Task instructions = Among the records below, which lines contain the string "Right"? Report them.

Dataset records =
# # # #
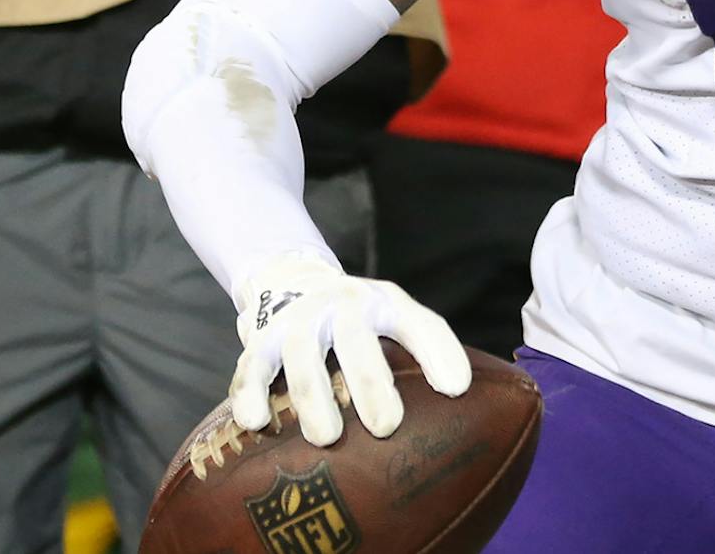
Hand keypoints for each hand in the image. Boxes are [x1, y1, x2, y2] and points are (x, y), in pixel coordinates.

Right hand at [231, 254, 470, 445]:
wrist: (289, 277)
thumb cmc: (357, 315)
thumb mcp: (393, 315)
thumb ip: (427, 348)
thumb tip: (463, 398)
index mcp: (383, 303)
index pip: (419, 324)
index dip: (439, 353)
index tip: (457, 390)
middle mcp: (341, 306)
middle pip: (357, 342)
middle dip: (371, 384)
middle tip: (386, 426)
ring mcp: (298, 321)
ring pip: (303, 358)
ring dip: (315, 398)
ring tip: (327, 437)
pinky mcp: (259, 340)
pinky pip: (251, 368)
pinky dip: (250, 393)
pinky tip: (255, 422)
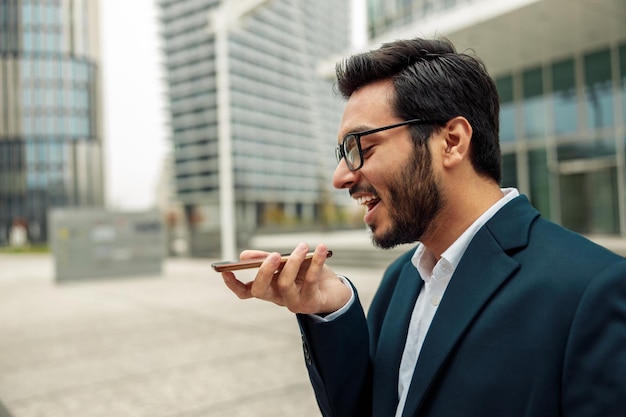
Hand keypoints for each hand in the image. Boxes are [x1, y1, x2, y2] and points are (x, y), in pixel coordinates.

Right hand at [221, 242, 351, 314]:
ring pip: (285, 284)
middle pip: (260, 290)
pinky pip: (310, 281)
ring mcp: (294, 303)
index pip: (245, 291)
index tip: (225, 271)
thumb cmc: (309, 274)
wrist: (336, 290)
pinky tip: (320, 250)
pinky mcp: (311, 304)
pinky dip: (315, 262)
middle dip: (264, 271)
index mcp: (269, 288)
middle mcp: (278, 298)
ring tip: (302, 246)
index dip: (233, 284)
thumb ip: (268, 259)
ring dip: (292, 262)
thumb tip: (244, 256)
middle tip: (272, 255)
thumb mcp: (288, 263)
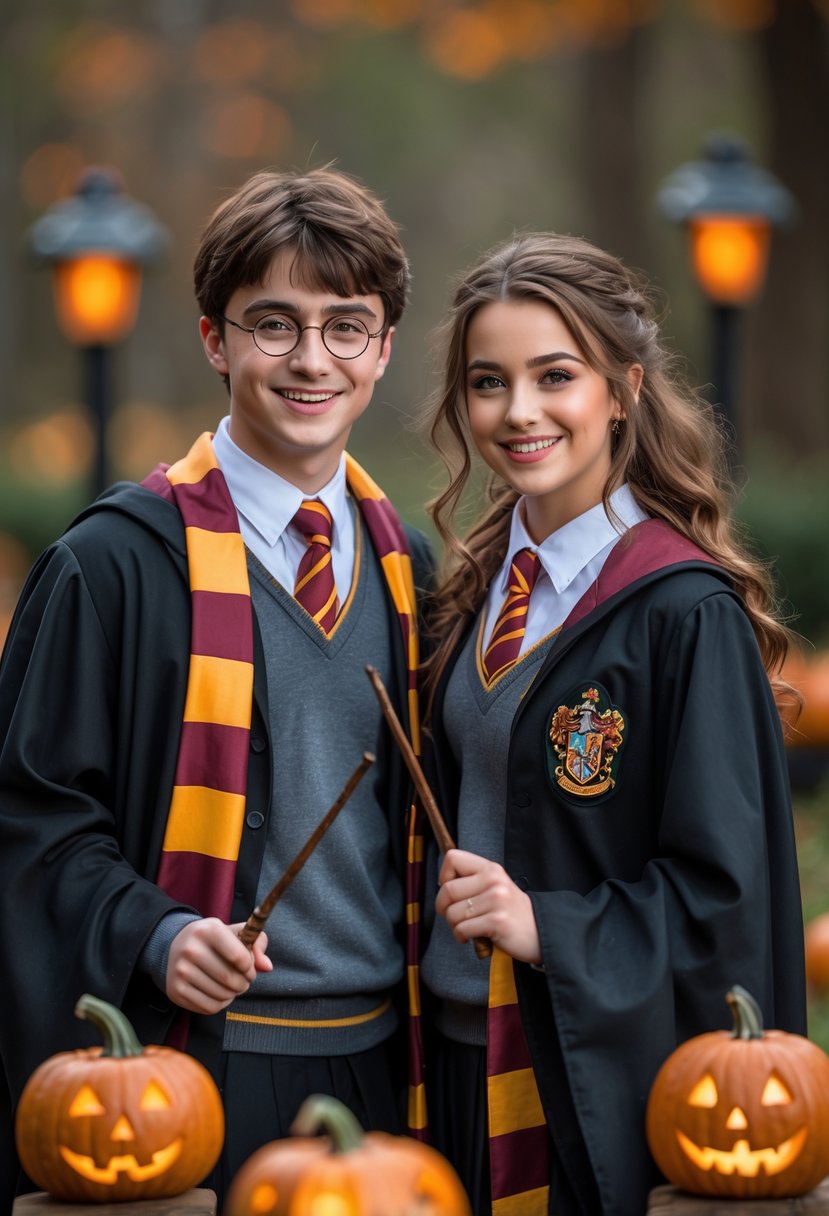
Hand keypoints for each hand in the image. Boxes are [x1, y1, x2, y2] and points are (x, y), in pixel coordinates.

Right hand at [165, 917, 271, 1013]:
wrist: (177, 946)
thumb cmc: (214, 940)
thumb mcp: (236, 933)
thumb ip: (257, 945)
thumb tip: (267, 967)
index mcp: (208, 930)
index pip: (239, 957)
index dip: (251, 968)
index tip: (249, 968)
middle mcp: (191, 949)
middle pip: (230, 979)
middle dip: (244, 983)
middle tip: (243, 981)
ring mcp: (180, 971)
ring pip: (221, 995)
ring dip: (233, 994)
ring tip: (231, 986)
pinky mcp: (176, 990)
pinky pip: (209, 1007)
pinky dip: (221, 1004)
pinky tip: (220, 993)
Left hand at [435, 848, 541, 965]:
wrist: (540, 932)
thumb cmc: (511, 912)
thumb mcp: (495, 886)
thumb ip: (473, 881)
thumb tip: (442, 884)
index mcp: (491, 869)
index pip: (452, 858)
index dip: (444, 876)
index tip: (452, 892)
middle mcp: (494, 880)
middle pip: (448, 890)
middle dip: (443, 907)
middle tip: (453, 916)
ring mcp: (496, 900)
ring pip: (453, 913)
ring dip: (454, 925)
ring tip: (467, 927)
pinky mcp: (497, 922)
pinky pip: (462, 929)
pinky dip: (461, 936)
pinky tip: (472, 937)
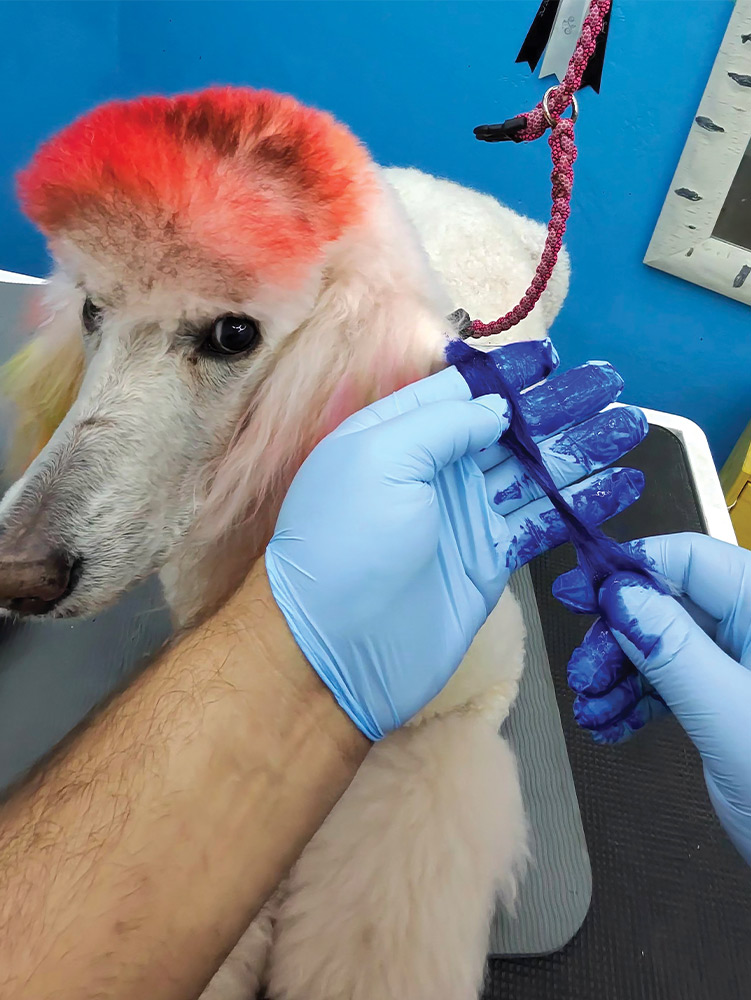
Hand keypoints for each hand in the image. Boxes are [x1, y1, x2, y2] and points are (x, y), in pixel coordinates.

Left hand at [266, 340, 645, 739]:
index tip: (553, 359)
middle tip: (610, 386)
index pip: (460, 392)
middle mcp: (432, 470)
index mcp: (396, 435)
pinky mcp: (488, 559)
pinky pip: (540, 521)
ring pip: (533, 472)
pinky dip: (579, 505)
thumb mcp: (380, 461)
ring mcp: (463, 515)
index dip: (509, 376)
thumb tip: (496, 409)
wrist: (336, 651)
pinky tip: (615, 486)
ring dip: (580, 450)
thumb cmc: (343, 547)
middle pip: (507, 429)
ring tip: (627, 427)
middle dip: (558, 408)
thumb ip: (440, 425)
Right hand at [554, 533, 750, 863]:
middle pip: (669, 602)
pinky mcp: (732, 697)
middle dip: (618, 636)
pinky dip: (640, 698)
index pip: (690, 558)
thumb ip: (673, 649)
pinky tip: (611, 722)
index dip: (629, 569)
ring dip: (621, 674)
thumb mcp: (731, 715)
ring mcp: (744, 663)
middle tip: (582, 674)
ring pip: (666, 643)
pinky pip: (676, 680)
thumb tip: (617, 594)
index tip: (577, 592)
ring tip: (592, 710)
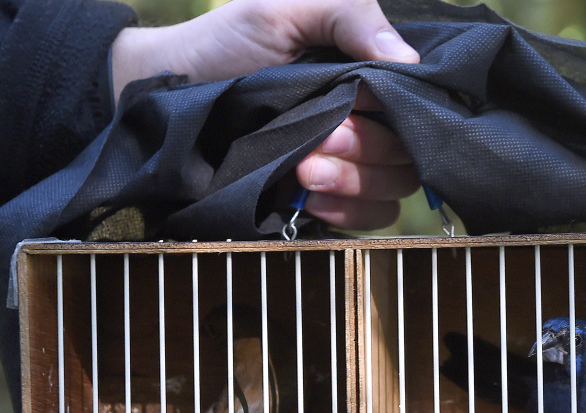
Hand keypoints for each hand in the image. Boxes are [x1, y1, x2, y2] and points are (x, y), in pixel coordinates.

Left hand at [110, 0, 420, 230]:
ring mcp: (346, 164)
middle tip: (323, 138)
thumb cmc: (225, 45)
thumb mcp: (282, 11)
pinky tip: (309, 197)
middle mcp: (366, 120)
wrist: (168, 96)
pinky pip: (369, 219)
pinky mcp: (324, 200)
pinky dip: (347, 212)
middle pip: (407, 152)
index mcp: (366, 75)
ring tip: (304, 169)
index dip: (401, 111)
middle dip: (367, 149)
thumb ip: (347, 14)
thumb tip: (408, 58)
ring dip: (354, 182)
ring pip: (392, 188)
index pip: (417, 103)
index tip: (358, 105)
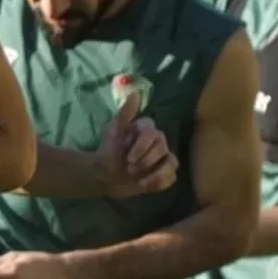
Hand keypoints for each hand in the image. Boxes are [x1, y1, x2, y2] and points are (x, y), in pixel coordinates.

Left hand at [96, 79, 178, 197]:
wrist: (105, 176)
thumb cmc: (109, 152)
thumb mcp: (113, 132)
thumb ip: (124, 114)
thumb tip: (135, 93)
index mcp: (146, 130)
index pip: (153, 133)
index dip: (142, 146)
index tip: (128, 157)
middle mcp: (158, 142)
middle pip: (163, 148)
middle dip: (146, 160)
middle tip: (129, 167)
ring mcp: (163, 158)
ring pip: (172, 163)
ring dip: (155, 173)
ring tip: (138, 180)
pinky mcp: (165, 174)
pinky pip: (172, 177)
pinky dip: (159, 182)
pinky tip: (144, 184)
# # # #
Problem solution =
Right hand at [231, 254, 470, 445]:
Right hand at [221, 242, 351, 314]:
Right hand at [165, 917, 271, 1013]:
Right hand at [554, 533, 750, 863]:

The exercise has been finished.